Long leading Indicators Positive Neutral Negative
Corporate bonds
10 year Treasury
10 yr-2 yr Treasury
10 yr-3mo Treasury
2 Yr Treasury-Fedfunds
Mortgage rates
Purchase Mtg. Apps.
Refi Mtg Apps.
Real Estate Loans
Real M1 X
Real M2
Corporate Profits
Adj. Fin. Conditions Index
Leverage Index
Totals: 3 2 9

Short Leading Indicators Positive Neutral Negative
Credit Spread
Miller Score
St. L. Fin. Stress Index
US$ Broad
US$ Major currencies
Total commodities
Industrial commodities
Stock prices
Regional Fed New Orders
Initial jobless claims
Temporary staffing
Gas prices
Oil prices
Gas Usage
Totals: 5 1 8

Coincident Indicators Positive Neutral Negative
Weekly Econ. Index
Open Table
Tax Withholding
Financial Cond. Index
Totals: 3 3 5

The long leading forecast not only continues to be negative, but has worsened with the deterioration of money supply and credit conditions. As a result, I have a “Recession Watch” start time of Q1 of next year. The short term forecast also flipped to negative last week, driven by several industrial and manufacturing indicators. That was confirmed by the monthly ISM manufacturing new orders index on Friday. Absent a miracle, initial claims are going to turn from positive to neutral next week as well. This deterioration suggests that we won’t have to wait beyond Q1 of next year at the latest.
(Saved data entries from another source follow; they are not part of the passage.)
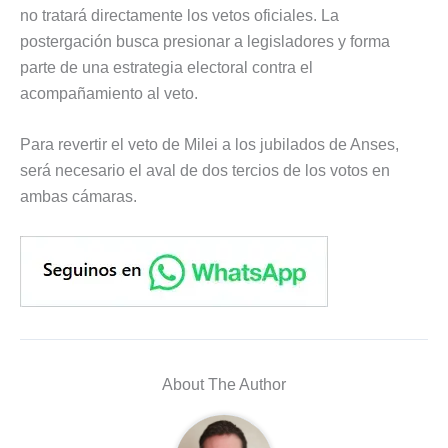
no tratará directamente los vetos oficiales. La
postergación busca presionar a legisladores y forma
parte de una estrategia electoral contra el
acompañamiento al veto.
Para revertir el veto de Milei a los jubilados de Anses,
será necesario el aval de dos tercios de los votos en
ambas cámaras.
About The Author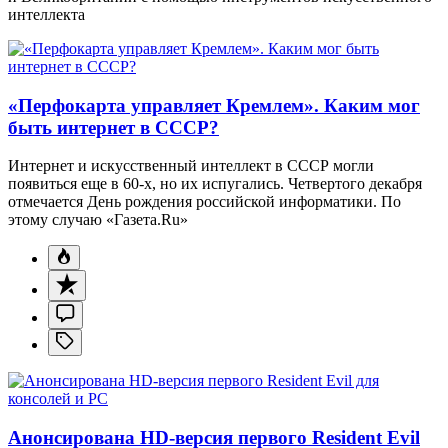
интеллекта
«Перфокарта управляет Кремлем». Каким мог
быть интернет в СССР?
Интернет и искусственный интеллект в СССР могли
появиться еще в 60-х, но их испугались. Четвертого декабря
отмечается День рождения российской информатики. По
этому случаю «Газета.Ru»
Анонсирована HD-версия первого Resident Evil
But – aside from the discipline of watching long and short leading indicators – I do not think we are in a recession now. This is because consumer coincident indicators, particularly Redbook consumer spending and restaurant dining, are still holding up. In a true “oil shock,” restaurant dining would be the easiest expense for consumers to cut – and yet they haven’t. Thus I continue to think that the primary economic problem being next year rather than now or the immediate future.